The Cardiff Waterbus towards Cardiff Bay stops at Taff Mead Embankment, near Central Station.

Taxi ranks are located outside Central Station, as is cycle parking which is also available at many other city stations.

Cardiff Airport connects with the Cardiff rail network at station, from which free shuttle buses run to the departures terminal.

==Future plans==

The South Wales Metro System is a proposed major overhaul of the transport systems in South East Wales, including integration of heavy rail and development of light rail and bus-based public transport services around the hub of Cardiff Central.

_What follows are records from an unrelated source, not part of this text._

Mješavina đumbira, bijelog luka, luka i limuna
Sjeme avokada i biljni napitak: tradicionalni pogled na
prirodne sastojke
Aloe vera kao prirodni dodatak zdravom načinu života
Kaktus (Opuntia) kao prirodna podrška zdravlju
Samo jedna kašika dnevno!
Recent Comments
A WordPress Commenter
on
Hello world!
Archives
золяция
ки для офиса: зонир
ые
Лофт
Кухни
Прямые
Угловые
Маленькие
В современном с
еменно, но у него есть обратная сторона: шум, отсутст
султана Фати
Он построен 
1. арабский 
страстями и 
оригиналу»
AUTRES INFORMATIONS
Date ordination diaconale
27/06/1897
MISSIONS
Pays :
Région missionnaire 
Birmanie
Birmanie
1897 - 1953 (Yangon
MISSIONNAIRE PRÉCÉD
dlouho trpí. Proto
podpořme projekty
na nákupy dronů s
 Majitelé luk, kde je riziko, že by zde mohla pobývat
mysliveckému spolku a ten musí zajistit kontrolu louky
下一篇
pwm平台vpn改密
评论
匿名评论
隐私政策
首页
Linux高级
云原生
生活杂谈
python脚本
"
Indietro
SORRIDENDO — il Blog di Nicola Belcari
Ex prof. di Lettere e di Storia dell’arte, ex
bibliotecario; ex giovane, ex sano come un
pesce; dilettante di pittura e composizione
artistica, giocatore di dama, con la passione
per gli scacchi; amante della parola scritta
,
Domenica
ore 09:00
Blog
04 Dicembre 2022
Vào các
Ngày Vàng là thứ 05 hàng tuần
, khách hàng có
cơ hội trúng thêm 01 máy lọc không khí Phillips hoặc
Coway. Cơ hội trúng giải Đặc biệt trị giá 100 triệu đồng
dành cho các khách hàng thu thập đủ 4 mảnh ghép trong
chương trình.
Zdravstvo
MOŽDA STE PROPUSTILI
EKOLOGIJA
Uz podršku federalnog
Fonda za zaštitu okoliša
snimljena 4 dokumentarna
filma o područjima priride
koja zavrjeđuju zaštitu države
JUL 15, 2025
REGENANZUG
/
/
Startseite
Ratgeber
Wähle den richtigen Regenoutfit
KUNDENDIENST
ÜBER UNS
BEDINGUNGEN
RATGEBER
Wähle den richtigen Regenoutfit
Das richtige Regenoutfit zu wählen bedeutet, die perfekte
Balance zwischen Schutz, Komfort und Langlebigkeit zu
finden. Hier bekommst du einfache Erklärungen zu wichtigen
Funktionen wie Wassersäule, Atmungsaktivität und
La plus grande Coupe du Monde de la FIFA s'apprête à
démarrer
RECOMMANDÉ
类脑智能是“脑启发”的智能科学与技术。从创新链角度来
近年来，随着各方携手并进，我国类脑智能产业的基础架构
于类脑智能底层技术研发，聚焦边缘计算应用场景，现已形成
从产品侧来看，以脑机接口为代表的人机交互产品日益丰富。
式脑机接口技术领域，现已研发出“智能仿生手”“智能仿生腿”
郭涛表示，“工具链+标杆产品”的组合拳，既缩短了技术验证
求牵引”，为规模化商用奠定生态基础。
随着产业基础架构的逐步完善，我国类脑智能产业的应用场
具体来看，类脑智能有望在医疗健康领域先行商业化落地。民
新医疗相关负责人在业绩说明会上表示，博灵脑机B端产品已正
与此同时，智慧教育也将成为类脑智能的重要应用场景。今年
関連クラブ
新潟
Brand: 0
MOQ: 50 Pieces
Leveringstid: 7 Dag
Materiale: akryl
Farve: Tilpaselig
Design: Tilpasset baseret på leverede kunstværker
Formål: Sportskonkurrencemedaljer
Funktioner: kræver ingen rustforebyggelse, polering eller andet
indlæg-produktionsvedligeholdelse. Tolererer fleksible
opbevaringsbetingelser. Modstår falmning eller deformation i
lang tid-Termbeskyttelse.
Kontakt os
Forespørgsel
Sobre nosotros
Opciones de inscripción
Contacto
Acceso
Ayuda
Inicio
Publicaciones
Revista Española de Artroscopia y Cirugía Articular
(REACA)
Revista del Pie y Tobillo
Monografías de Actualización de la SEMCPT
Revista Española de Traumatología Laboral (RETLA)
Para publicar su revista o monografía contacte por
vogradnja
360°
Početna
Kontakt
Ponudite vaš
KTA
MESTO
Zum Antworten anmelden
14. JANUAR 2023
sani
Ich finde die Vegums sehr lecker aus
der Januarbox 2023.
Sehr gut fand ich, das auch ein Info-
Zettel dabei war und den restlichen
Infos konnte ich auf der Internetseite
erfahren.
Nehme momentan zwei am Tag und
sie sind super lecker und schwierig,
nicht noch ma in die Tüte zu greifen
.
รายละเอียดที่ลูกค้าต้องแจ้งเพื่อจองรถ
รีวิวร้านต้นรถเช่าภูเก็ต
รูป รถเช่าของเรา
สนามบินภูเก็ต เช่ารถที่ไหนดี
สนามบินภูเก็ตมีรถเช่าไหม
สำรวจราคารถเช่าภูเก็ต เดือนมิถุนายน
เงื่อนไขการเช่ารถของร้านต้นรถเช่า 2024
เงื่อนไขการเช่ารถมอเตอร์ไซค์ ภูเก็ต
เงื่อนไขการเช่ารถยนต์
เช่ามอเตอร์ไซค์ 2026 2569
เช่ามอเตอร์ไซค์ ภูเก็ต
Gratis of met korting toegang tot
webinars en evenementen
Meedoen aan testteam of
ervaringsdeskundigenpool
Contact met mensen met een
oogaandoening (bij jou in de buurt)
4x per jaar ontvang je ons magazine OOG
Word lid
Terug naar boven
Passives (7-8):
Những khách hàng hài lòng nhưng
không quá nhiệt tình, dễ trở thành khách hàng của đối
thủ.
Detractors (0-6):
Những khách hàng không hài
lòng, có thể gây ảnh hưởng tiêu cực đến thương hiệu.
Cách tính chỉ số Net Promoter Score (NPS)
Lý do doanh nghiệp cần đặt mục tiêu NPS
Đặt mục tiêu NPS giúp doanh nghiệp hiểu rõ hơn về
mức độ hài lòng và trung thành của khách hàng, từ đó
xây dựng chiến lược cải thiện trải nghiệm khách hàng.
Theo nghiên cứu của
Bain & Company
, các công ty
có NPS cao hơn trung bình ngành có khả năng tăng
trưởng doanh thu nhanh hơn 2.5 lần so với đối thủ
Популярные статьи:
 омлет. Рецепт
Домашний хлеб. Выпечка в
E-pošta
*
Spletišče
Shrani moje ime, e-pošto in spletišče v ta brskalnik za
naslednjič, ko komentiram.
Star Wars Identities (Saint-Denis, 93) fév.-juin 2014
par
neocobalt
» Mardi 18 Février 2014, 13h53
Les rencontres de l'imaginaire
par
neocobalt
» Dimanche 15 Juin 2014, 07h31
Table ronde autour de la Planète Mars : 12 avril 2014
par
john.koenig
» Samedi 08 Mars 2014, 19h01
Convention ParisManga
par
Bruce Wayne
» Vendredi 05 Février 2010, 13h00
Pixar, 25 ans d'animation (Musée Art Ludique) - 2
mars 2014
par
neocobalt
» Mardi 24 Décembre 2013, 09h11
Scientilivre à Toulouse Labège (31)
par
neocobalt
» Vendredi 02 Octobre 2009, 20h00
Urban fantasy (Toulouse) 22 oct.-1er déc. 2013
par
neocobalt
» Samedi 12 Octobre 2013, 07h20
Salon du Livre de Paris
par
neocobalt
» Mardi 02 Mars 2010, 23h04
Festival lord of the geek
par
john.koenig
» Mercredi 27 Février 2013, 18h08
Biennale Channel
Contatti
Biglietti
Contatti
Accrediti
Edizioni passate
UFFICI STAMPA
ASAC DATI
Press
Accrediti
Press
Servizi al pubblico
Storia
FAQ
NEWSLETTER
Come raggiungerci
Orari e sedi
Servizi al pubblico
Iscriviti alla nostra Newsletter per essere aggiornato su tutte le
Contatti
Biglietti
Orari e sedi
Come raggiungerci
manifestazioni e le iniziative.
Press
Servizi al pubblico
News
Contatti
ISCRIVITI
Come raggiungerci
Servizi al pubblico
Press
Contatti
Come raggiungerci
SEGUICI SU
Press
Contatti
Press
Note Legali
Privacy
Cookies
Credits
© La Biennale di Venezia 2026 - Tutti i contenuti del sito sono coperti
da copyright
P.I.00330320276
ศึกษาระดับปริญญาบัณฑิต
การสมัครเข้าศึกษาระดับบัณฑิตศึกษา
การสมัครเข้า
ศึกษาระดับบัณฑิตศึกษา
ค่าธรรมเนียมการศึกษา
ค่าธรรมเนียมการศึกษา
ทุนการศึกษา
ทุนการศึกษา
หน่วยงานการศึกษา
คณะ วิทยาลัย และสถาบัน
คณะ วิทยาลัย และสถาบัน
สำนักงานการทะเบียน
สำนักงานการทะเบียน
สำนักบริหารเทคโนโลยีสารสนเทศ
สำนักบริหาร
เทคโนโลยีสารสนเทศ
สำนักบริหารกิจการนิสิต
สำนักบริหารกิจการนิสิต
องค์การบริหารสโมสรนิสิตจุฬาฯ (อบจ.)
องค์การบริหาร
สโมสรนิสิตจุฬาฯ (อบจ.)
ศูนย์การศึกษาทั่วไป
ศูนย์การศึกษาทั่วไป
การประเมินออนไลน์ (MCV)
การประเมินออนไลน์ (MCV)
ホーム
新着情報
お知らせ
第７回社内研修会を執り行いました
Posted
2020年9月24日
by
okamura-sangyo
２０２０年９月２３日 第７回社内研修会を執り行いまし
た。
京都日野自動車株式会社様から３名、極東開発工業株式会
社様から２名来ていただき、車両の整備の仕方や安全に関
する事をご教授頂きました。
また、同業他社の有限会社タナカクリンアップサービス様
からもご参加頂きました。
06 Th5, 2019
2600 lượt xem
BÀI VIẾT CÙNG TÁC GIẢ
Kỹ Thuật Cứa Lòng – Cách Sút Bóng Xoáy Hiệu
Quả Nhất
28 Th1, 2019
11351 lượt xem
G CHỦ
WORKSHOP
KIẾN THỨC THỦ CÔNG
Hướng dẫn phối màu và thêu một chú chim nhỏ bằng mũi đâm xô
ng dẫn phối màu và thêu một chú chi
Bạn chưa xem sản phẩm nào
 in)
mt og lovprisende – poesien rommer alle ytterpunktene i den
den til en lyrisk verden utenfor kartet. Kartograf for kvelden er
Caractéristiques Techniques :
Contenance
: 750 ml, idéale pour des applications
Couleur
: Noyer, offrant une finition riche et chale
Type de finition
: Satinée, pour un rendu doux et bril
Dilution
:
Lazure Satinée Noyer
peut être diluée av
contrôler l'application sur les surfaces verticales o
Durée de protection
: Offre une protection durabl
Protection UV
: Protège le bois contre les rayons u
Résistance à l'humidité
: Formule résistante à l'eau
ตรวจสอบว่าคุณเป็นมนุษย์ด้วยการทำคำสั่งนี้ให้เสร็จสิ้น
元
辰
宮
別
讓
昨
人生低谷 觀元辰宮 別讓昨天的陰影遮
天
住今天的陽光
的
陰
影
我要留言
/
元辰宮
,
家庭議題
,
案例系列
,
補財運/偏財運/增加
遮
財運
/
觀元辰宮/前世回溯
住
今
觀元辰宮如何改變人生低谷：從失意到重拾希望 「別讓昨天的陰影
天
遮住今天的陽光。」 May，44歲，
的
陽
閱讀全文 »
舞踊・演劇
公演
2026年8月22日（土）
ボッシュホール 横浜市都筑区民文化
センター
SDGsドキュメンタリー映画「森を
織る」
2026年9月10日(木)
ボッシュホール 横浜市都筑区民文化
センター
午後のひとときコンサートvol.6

The disused railway station in the St. Fagans area, in the west of the city, could be reopened to bolster transport links for a major Cardiff tourist attraction, under a proposal in March 2010 by former First Minister Rhodri Morgan AM and Cardiff West MP Kevin Brennan, follow predictions that visitor numbers to the National History Museum could top one million a year by 2017. By 2012, further submissions will be made to try to secure £8.7m of funding towards the project.

Network Rail is currently proposing adding an extra two platforms to both Cardiff Central and Cardiff Queen Street station, and installing a light rail metro system in the city.